I’ve never seen a raindrop fall on a frog’s head but you have. You say the frog wiped away the water with his wrist and that’s good enough for me.
Ever since I first heard it fifteen years ago your poem on the death of your son has been flitting in and out of my mind. And now I see there are two versions, the first having been revised on the later death of your daughter, in 1819, of smallpox. And now I want you to know that I hope you’ve been reunited with your sons and your daughters and your wives and your father, and that I prefer the first version.
The sun has dropped behind the mountains and the tiny cars on the long winding road way over on the other side of the lake have their lights on. And a sense of amazement springs up, amazement that we live in a world where the sun continually rises and sets.
The Marasmius oreades (delicious when fried with bacon) have formed a fairy ring in the shape of a giant number 3 in the courtyard lawn, reminding me of the time I saw three motorcycles parked diagonally at the curb in front of 111 Brucedale Avenue.
In October you can look at the sides of the mountains and see the patterns made by the deciduous trees which have become bright yellow or orange among the coniferous which have remained dark green. Sometimes it seems like a territorial war up there but the conflict between the two types of trees is probably more in my mind than on the slopes.
This morning the sky is blue but the tops of the mountains cling to thick giant puffs of pink and grey cloud. A small white cloud rises from the surface of the lake and tries to reach the big ones up above but by the time it gets halfway there it has almost completely disappeared.
It’s pleasant to be so unhurried that you can see even the slowest-moving clouds moving. A part of me says I should be ashamed of myself but you know the more time you waste the more you get. It’s like money.
On a rainy windy October moring a grey Volkswagen sits at the side of the road. It’s covered with hundreds of small wet yellow leaves plastered on the trunk, on the hood, on the roof – in a strangely satisfying pattern. Was it the rain and the wind or was it a subtle and patient artist with a pot of glue? Of course it was the wind and the rain and of course it’s a hackneyed idea. But for a moment I wonder. As you would have.

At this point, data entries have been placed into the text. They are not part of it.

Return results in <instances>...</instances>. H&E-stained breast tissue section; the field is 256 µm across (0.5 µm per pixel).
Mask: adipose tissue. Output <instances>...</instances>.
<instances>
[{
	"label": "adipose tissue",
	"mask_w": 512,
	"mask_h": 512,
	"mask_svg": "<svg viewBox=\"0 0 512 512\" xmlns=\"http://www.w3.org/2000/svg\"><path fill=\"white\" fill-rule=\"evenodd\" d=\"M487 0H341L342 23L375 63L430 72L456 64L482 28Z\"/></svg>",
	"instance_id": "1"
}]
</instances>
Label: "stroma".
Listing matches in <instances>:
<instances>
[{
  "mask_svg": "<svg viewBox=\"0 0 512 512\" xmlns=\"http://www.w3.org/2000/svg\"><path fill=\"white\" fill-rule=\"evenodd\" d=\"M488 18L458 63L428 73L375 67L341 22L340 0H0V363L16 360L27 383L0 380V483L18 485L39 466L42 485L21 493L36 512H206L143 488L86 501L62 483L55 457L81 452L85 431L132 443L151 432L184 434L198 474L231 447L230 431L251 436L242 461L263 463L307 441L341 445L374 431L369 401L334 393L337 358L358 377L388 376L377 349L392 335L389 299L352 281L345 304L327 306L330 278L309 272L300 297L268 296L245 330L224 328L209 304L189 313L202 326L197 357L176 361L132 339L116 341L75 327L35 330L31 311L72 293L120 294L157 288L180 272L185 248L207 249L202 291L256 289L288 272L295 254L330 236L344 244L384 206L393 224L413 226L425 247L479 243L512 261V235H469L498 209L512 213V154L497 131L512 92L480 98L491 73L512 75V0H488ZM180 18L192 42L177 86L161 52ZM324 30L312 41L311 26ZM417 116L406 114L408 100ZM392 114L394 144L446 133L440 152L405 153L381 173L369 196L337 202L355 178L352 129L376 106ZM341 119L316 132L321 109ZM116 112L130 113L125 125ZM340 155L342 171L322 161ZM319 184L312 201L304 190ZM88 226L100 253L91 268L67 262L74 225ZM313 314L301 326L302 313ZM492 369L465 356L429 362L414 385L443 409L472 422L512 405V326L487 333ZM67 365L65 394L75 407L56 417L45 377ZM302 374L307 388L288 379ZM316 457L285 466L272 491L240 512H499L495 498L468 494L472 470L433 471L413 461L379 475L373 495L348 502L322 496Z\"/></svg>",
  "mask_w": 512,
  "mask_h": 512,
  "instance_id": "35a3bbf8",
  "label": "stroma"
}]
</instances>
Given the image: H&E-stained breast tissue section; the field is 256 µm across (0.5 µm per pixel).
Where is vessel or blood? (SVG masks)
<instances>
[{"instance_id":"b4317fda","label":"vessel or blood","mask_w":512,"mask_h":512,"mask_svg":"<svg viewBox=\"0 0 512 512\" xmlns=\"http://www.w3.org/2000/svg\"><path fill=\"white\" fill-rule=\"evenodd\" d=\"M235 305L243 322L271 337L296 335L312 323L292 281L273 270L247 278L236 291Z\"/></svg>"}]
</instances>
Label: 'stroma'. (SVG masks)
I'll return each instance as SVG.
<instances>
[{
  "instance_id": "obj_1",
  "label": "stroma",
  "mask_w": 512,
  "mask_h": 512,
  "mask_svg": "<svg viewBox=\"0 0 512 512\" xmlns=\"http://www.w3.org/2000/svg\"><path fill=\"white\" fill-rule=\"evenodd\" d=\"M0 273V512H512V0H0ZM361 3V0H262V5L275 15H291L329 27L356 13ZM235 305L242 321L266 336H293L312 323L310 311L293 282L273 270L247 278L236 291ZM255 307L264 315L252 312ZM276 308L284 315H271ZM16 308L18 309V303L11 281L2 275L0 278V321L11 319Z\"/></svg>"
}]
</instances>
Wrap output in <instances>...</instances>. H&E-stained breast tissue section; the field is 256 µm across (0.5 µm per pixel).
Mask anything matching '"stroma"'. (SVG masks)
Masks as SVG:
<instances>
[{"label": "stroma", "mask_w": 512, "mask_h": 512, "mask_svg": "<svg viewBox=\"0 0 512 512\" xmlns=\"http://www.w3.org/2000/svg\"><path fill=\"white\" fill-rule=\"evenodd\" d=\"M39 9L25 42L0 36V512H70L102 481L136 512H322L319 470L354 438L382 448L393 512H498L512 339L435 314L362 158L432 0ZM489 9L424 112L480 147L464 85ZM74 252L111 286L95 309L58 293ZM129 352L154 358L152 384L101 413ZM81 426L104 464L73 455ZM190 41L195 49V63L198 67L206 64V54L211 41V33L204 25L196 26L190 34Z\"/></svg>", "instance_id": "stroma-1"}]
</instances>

It’s pleasant to have a cup of tea and think of you, Issa, and to think of others in the twentieth century having a cup of tea and thinking of you, Issa.
Notes on the Poem
We will always miss David McFadden's wondering, curious, whimsical voice. We are grateful he left us so much, such as Why Are You So Sad?, the 2008 Griffin Poetry Prize shortlisted work from which we've selected "A Cup of Tea with Issa" for this week's Poem of the Week. We're pretty sure these are the words of Kobayashi Issa that McFadden's narrator is contemplating:Dew evaporates and all our world is dew… so dear, so fresh, so fleeting(See more reflections on Issa's poem here.) The poem's narrator uses his contemplations of Issa as a gentle springboard into all sorts of beautiful observations about the world around him. What he sees and how he sees it is simpatico with an equally beautiful observation poet and editor Stuart Ross made about McFadden as he paid tribute to him in 2018:"There's something about Dave that's just sort of the quiet, suburban fellow telling this story and then, yeah, somehow you find yourself being drawn into something that's magical or bewildering or surreal."The narrator in "A Cup of Tea with Issa" does indeed tiptoe along the edges of the magical, from the lights of the cars at dusk, to the mushrooms forming a fairy ring, to the "territorial war" of the colours of the trees in October to how in the world a car came to be covered in hundreds of brilliant little leaves ... All of what McFadden notes through his narrator is truly "so dear, so fresh, so fleeting", isn't it?